_Work to complete_
a: In the passage about the speaker's father, what did the final line of the letter say?
b: Reproduce everything in the passage about the speaker's father from "And not a day" down to "ten pages long.".
c: Write what comes next in the passage about the speaker's father, starting after its last sentence.

_Source passage_
-------------------------

Like The Little Prince cared for and treasured his rose, my
father cared for and treasured his family.
And not a day went by that he didn’t tell my mother how much he loved
her. Although most of us in this room,
myself included, saw him as a near flawless man, the truth is that he grew a
lot because of my mother. My father was
NOT perfect. And from what I hear he
made a lot of bad decisions in his younger years. My mother shared a letter with Sarah and me
after he died that my father had written to her after they had had what seemed
to be a pretty serious fight. In the
letter my father thanks my mother for having faith in him, for having faith in
his dreams and for having faith in his potential. He told her that he needs her in his
life. He needs her to be with him to
achieve their shared vision in life. The
letter was probably about ten pages long.
The final line of the letter read, “I love you. My life is dedicated to you.” And though there were certainly bumps along
the way, and undoubtedly times when that dedication was tested, he lived up to
his promise. My father’s dedication to
my mother and to his family became the very essence of who he is.

-------------------------

_Material provided_
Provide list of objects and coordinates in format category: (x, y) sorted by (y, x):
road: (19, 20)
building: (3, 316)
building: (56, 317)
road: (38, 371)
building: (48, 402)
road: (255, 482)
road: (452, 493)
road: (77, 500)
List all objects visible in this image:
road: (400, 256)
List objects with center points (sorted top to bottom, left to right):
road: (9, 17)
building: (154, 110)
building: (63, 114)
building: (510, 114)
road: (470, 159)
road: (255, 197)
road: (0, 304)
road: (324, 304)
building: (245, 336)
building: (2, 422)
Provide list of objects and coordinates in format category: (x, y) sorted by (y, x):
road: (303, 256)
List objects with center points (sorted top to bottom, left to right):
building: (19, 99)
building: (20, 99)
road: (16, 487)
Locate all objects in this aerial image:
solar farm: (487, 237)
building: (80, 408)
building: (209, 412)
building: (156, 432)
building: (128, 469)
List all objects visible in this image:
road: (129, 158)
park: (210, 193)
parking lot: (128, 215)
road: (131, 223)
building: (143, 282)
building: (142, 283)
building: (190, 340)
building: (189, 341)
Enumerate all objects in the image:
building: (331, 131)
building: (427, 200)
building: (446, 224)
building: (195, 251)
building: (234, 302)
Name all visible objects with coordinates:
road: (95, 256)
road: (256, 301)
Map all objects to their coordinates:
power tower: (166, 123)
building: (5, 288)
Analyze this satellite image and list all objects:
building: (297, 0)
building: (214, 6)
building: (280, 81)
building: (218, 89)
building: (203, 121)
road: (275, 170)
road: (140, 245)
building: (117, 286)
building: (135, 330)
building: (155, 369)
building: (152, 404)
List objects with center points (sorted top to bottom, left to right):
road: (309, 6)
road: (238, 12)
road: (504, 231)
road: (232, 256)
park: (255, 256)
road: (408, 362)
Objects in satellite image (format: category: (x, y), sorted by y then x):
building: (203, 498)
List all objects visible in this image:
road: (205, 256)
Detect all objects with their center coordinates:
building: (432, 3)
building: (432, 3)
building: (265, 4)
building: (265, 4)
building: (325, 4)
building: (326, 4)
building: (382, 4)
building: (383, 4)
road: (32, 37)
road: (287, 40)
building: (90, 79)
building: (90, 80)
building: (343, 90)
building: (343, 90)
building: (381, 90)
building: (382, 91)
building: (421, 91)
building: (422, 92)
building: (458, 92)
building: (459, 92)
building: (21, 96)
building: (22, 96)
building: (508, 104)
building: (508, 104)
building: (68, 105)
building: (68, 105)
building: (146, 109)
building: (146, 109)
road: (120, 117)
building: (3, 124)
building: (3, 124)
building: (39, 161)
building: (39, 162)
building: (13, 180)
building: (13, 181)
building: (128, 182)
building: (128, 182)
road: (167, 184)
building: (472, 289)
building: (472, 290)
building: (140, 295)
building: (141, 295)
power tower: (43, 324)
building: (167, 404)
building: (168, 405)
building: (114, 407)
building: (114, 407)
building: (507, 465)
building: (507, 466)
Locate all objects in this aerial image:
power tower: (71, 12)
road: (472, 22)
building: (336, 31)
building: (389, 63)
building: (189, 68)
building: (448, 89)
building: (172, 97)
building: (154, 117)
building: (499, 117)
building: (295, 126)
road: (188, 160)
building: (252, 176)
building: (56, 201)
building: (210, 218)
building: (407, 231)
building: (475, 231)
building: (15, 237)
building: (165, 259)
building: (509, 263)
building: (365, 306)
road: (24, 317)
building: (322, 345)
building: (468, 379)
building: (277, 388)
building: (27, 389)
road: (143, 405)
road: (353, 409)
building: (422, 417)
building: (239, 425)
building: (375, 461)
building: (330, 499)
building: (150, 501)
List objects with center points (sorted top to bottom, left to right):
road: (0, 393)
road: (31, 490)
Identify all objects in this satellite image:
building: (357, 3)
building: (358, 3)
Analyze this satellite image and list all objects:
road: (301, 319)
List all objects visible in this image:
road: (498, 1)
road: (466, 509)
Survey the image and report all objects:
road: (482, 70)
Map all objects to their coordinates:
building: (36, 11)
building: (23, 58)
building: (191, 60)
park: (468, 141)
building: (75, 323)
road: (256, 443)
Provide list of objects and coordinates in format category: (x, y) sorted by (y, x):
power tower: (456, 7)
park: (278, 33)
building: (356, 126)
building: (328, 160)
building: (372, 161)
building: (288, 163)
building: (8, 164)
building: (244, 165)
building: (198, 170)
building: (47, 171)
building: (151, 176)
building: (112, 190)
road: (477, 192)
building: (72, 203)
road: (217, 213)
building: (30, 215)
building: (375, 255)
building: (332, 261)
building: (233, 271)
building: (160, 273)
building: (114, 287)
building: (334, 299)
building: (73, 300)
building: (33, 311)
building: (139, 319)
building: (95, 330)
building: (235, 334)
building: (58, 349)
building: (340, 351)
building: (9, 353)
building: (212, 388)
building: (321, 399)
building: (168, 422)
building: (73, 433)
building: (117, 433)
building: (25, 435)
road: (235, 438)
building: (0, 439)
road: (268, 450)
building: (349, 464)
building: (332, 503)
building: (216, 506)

-------------------------

_Responses to the tasks_
a: "I love you. My life is dedicated to you."

b:
And not a day went by that he didn’t tell my mother how much he loved
her. Although most of us in this room,
myself included, saw him as a near flawless man, the truth is that he grew a
lot because of my mother. My father was
NOT perfect. And from what I hear he
made a lot of bad decisions in his younger years. My mother shared a letter with Sarah and me
after he died that my father had written to her after they had had what seemed
to be a pretty serious fight. In the
letter my father thanks my mother for having faith in him, for having faith in
his dreams and for having faith in his potential. He told her that he needs her in his
life. He needs her to be with him to
achieve their shared vision in life. The
letter was probably about ten pages long.

c:
One of the most famous lines from The Little Prince is “It
is only with the heart that one can see rightly; what is essential is invisible
to the eye.” When we were growing up on
the second floor of a two family house in North Bergen, we didn’t have a
washing machine or dryer. So on Saturday
mornings, my dad would bring us to the laundromat with him. While he would do the laundry we would go to
the arcade next door and have lunch at Burger King. But we would always help him fold the
laundry. Sometimes, for lunch we would
get deli sandwiches and eat together as a family in the living room while
watching American Gladiator on TV. On Friday nights, we would rent movies from
Blockbuster and order pizza. We didn’t
do a lot of extravagant things. To many
they probably seemed ordinary. But my
dad loved that family time. It was his
most cherished possession.
One of MY favorite lines from The Little Prince is when the
rose says to The Little Prince, “I must endure the presence of a few
caterpillars if I wish to become acquainted with the butterflies.” This reminds me so much of what my dad told
Allie and Alex in each of their last conversations. He told them, “In life,
good things and bad things will happen.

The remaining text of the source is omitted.